One of the referendums will be on the abolition of the Seanad, another will allow for changes in the patent law and the third will allow for reform of the court system.

At its meeting last week the Cabinet decided in principle to proceed with the three referendums in the autumn.

Taoiseach Enda Kenny writing in today’s Irish Times has repeated his pledge to hold a referendum to abolish the Seanad in the autumn.

An Irish Times opinion poll last month showed strong support for the Government’s decision to abolish the Upper House.

When undecided voters were excluded, 74 per cent of people said they would vote Yes to abolish the Seanad, with just 26 per cent saying they would vote No.

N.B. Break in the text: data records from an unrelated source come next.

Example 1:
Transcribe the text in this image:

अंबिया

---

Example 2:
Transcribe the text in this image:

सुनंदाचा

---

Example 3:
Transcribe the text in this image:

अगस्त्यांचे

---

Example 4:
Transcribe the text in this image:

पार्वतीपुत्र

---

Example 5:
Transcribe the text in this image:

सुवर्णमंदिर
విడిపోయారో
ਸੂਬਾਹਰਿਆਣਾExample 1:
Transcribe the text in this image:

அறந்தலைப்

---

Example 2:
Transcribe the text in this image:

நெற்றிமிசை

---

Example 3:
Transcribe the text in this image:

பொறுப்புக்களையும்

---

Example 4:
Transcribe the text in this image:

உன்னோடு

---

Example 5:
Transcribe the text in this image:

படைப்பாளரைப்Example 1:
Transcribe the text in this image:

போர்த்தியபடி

A number of prominent figures, including former tánaiste Michael McDowell and former senator Joe O’Toole, have announced that they will be campaigning against the Government’s plan to abolish the Seanad.

The referendum on patent law is required to enable the country to ratify the new European-wide patent system which is expected to come into force next year.

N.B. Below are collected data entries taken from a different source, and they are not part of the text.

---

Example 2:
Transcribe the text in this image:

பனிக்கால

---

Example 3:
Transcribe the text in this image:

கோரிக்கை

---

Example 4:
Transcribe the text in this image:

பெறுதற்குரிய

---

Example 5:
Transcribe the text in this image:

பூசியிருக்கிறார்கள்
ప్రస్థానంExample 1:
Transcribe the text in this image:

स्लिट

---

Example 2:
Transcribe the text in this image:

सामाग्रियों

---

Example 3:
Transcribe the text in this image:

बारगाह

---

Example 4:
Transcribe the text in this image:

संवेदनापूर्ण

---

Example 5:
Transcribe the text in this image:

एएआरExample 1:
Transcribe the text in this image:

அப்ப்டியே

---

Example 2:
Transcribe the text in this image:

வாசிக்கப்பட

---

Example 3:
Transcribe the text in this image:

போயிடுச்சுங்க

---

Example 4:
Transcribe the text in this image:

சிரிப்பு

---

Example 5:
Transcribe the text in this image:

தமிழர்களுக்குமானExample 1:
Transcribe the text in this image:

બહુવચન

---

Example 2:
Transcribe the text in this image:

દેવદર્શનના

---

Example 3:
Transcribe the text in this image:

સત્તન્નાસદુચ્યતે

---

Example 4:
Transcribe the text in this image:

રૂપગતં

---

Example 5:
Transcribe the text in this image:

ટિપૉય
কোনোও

The transfer of judicial powers to the new centralised court for patent litigation requires an amendment to the Constitution.

Last month EU ministers signed the unified patent court agreement, which sets out the framework for a new centralised court to deal with European patent law. It marks a key stage in the move towards an EU-wide system for patents, a proposal that has been discussed in various forms for close to 40 years.

While the establishment of the court is an important step in the journey towards a unitary patent system for Europe, the agreement still needs to be ratified by member states and extensive technical discussions need to take place.

The third referendum will allow for the creation of a civil court of appeal and specialist courts such as a dedicated family law court.